SUBMISSIONS, DISCUSSION AND FINDINGS

Introduction

  1. Ms Gray’s claim failed because the Arbitrator found, based on an acceptance of Dr Vickery’s evidence, that she had not suffered a psychological injury that was either related to her employment or to which her employment was a substantial contributing factor.  Ms Gray challenges that finding and alleges that the Arbitrator erred in his approach to the matter in general.  Given the way the appeal has been presented, it is appropriate that I deal with each issue in turn, though this involves some repetition because several issues overlap.

Relevance of blame

  1. Busways argues that the question of blame for initiating the two significant instances relied on by Ms Gray, namely the events on 18 May 2007 and on 28 August 2007, is important in that it demonstrates that the actions of the Busways’ employees were reactionary and not proactive.  This, so it is argued, flies in the face of Ms Gray’s claim that she was intimidated and harassed by her co-workers.

  1. Leaving aside questions of serious and wilful misconduct in sections 10 and 14 of the 1987 Act, the system of compensation established under the 1987 Act and the 1998 Act is a no fault scheme and a worker is entitled to recover compensation if it is established that he or she has received an injury and that employment was a substantial contributing factor to that injury.  In respect of a psychological injury, no compensation is payable if the injury was wholly or predominantly caused by reasonable action taken or proposed to be taken by or on behalf of the employer with respect to one or more of seven specific matters (discussed in detail at [186] to [195] below).

  1. Except to the extent that it might be relevant to a section 11A defence, questions of whether Ms Gray may have been a “difficult employee” (Reasons at [43]) or whether the decision about the use of the new brooms was a “legitimate business decision” (Reasons at [45]) are of no consequence. Similarly, the Arbitrator’s conclusion that Ms Gray was “attempting to reverse Company Policy in a manner which suited her” is also irrelevant.

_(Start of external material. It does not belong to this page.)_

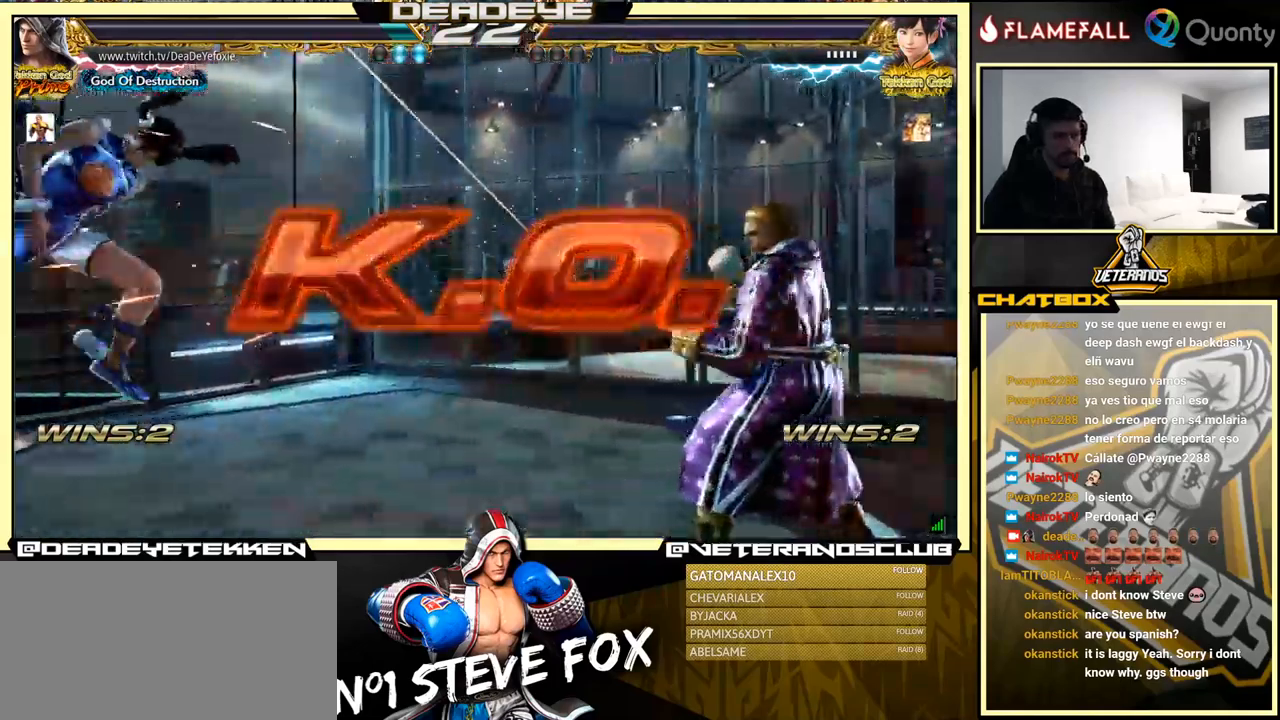
{"buttons": [], "left_stick": "center", "events": []}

  1. Even if Ms Gray was the “instigator” (as Busways submits) of the events on 18 May 2007 and 28 August 2007, I do not accept Busways’ submission that it is therefore less plausible that she was the subject of victimisation and harassment.  This submission ignores Mr Morrison’s evidence that he lost his temper and swore at Ms Gray in grossly offensive and threatening terms.  It also ignores the overwhelming evidence of significant conflicts at work between Ms Gray and her co-workers.  If that conflict resulted in a cognizable psychological injury then, subject to the application of sections 9A and 11A, compensation is payable.

  1. To the extent that the Arbitrator sought to apportion blame, he erred.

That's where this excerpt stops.